7 dead after 3 crew members of South African Navy were swept off the deck of a submarine.

Three South African navy personnel were killed and a senior officer was in critical condition after the seven crew members of a submarine were swept off its deck by large waves after a helicopter carried the equipment “vertically”, the country’s defense department said on Thursday. “Transfer” attempted.

The accident happened on Wednesday when an Air Force Lynx helicopter was trying to deliver what it called a “vertrep” — or vertical replacement — to the SAS Manthatisi submarine on the surface of the sea near Kommetjie, off the coast of Cape Town. goes

A Type 209 South African submarine, Manthatisi (foreground), arrives at Simonstown, South Africa, 7 April 2006.

Roger Bosch/AFP/Getty

The operation was immediately called off and rescue operations started.

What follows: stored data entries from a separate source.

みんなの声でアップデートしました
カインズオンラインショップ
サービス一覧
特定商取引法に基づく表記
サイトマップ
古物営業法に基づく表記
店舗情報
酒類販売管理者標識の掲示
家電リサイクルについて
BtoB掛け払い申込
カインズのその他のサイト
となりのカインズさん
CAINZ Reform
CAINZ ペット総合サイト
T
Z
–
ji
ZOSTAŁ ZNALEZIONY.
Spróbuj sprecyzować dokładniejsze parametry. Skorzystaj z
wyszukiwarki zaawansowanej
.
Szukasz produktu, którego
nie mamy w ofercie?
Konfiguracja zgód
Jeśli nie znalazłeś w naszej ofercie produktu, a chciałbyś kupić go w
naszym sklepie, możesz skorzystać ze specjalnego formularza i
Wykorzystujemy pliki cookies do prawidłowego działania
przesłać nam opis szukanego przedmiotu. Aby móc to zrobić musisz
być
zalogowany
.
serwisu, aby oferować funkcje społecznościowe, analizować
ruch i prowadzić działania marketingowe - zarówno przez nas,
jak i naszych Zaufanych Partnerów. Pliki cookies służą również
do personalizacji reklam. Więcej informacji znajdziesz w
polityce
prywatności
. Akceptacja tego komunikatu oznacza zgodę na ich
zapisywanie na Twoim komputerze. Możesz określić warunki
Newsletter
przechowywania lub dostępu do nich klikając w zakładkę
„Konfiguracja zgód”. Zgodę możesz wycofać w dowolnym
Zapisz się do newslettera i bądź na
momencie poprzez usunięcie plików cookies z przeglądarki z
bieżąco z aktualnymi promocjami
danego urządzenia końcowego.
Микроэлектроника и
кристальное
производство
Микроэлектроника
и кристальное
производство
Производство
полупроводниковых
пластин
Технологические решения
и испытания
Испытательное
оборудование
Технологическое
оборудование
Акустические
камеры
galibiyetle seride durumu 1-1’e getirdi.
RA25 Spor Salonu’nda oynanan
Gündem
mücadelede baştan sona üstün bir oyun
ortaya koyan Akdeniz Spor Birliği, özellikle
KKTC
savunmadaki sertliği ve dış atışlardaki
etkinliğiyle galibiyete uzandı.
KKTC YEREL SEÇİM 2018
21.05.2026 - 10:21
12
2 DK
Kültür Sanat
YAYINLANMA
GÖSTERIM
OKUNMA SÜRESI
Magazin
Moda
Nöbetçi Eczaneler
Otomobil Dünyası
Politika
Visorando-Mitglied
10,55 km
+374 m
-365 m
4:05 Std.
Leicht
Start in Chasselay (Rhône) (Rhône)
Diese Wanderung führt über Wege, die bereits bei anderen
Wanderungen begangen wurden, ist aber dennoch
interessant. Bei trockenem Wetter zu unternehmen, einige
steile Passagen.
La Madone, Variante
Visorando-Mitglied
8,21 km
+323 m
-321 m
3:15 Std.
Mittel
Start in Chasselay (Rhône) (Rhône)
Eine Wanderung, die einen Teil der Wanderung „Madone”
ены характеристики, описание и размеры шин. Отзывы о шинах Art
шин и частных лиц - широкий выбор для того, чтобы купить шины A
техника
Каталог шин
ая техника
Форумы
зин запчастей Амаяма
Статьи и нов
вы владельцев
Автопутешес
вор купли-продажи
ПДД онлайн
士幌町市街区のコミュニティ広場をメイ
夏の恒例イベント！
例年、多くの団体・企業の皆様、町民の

All seven submarines were recovered, but three were pronounced dead. A helicopter crew member who was sent as a “surface swimmer” to assist in the rescue operation also recovered and is in hospital with the four surviving submariners.

The department identified the three victims as Lt. Commander Gillian Elizabeth Hector, Master Warrant Officer William Masila Mathepa and Warrant Officer Class One Mokuwapa Lucas Mojela. Several South African news outlets reported that Hector was the first woman to navigate a military submarine for any African country.

The National Sea Rescue Institute and other emergency services were called in to help with the rescue, the Defense Department said, adding that an inquiry into the botched operation and the resulting deaths would be conducted.

Cape Town and other areas on South Africa’s southern coast have been hit by extremely rough seas since last weekend, due to what is known as a “spring tide”.

South African armed forces analyst Dan Wingren told a defense website that the submarine was heading to the Cape Town waterfront for a three-day naval display starting on Saturday. The navy has planned the display to coincide with South Africa’s national holiday of Heritage Day on Sunday.

“This is a tragic loss to our nation and especially to our brave armed forces who routinely face danger to keep us all safe and secure,” South African President Cyril Ramaphosa said in a statement. “We wish the injured personnel a full recovery from the physical and psychological trauma they suffered during this tragedy. We also appreciate the efforts of all the role players who put themselves at great risk for rescue and rehabilitation. What did you do?”

In a Facebook post, the South African National Defense Force said members of the public were carrying flowers in memory of the victims at the chapel inside the Navy Museum in Simonstown.

SAS Manthatisi is one of three German-built Type 209/1400 Heroine-class submarines in the South African Navy’s fleet and returned to the water earlier this year after undergoing a refit.